**Exercise instructions:**
Extend the faculty research profiles below, picking up after the last profile shown.

Award | Undergraduate | Graduate | Postdoctoral | People | RTG Workshop and Retreat | Outcomes |
DAVID ANDERSON works in algebraic geometry, with connections to combinatorics and representation theory of Lie groups. He is particularly interested in using group actions and techniques from equivariant cohomology to relate modern combinatorics with classical enumerative geometry.
SERGEI CHMUTOV's research interests and activities lie in the area of combinatorics arising from the theory of knots and links. His current projects include the study of weight systems coming from the Lie algebra glN, the weight systems coming from combinatorics of ribbon graphs and their mutual relationships. Also, he run a REU-like summer program "Knots and Graphs", where students are involved into research in my field.
JAMES COGDELL works in number theory, particularly the theory of automorphic representations and their L-functions; this is the global analytic side of the Langlands program. Locally, he is interested in Bessel functions of representations and their relations to local constants.
MARIA ANGELICA CUETO works in combinatorial algebraic geometry, with particular emphasis in tropical and non-Archimedean geometry. Her current projects encompass the topology of surface singularities and computational methods for studying spaces of valuations on classical varieties and their moduli spaces through their initial (tropical) degenerations.

**Dataset content:**
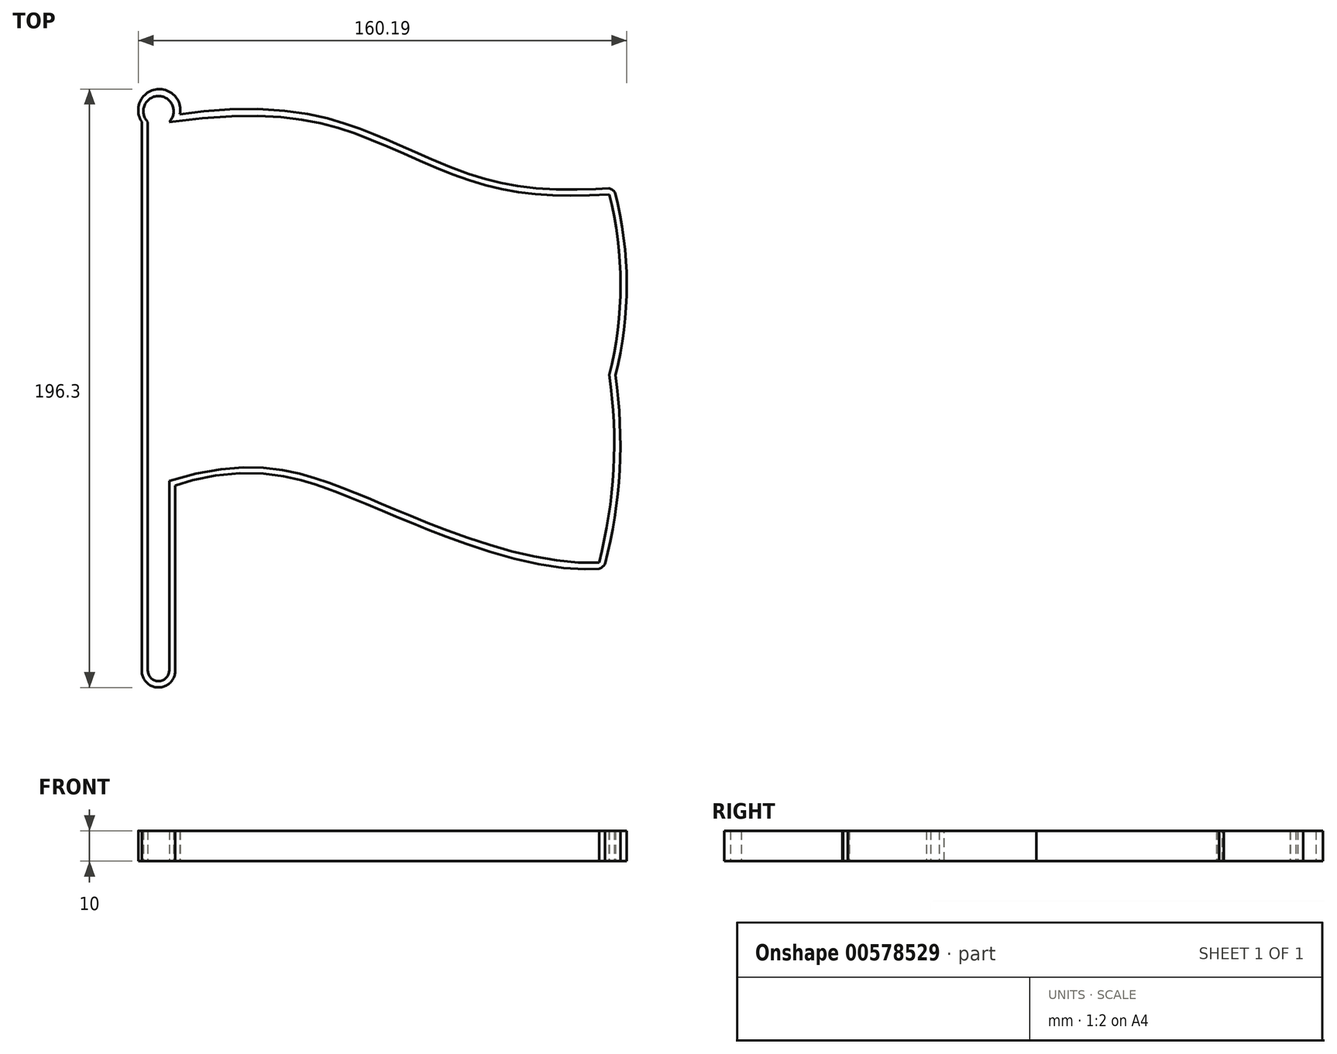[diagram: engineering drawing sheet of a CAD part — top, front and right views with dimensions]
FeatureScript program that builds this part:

**Result:**
SACHIN GAUTAM works on representation theory of infinite-dimensional quantum groups: Yangians, quantum loop algebras and elliptic quantum groups. He specializes in using analytic methods (asymptotic analysis, Borel resummation) from the theory of difference equations to construct explicit connections among these quantum groups.
GHAITH HIARY works in works in computational and analytic number theory. Topics include the theory of the Riemann zeta function, Dirichlet L-functions, exponential sums, number theoretic algorithms, and asymptotics motivated by moment problems from number theory and random matrix theory.
ERIC KATZ studies the interplay between combinatorics and algebraic geometry, with applications to number theory. He uses ideas from tropical geometry to transform questions in algebraic geometry into questions in combinatorics through the combinatorial study of degenerations and stratifications.
MICHAEL LIPNOWSKI works in number theory, at the nexus of all aspects - arithmetic, spectral geometry, topology, etc. - of locally symmetric spaces. His current projects include p-adic approaches to complex multiplication for non CM number fields and algorithms for building grids on locally symmetric spaces.
WENZHI LUO is interested in analytic methods and techniques in the studies of arithmetic of automorphic forms, especially arithmetic statistics and quantitative results on the special values of automorphic L-functions, as well as their applications in geometry and arithmetic.
HOI NGUYEN's primary interests include combinatorics and random matrix theory. More specifically, he is interested in additive, algebraic and probabilistic combinatorics. Within random matrix theory, he is interested in universality behavior of spectral and algebraic statistics, as well as in integrable probability.
JENNIFER PARK is interested in the study of rational points on variety, employing various techniques arising from number theory and algebraic geometry. She is currently studying the distributions of rational points (following Manin's conjecture) on Fano varieties, and definability questions related to finding rational points on varieties.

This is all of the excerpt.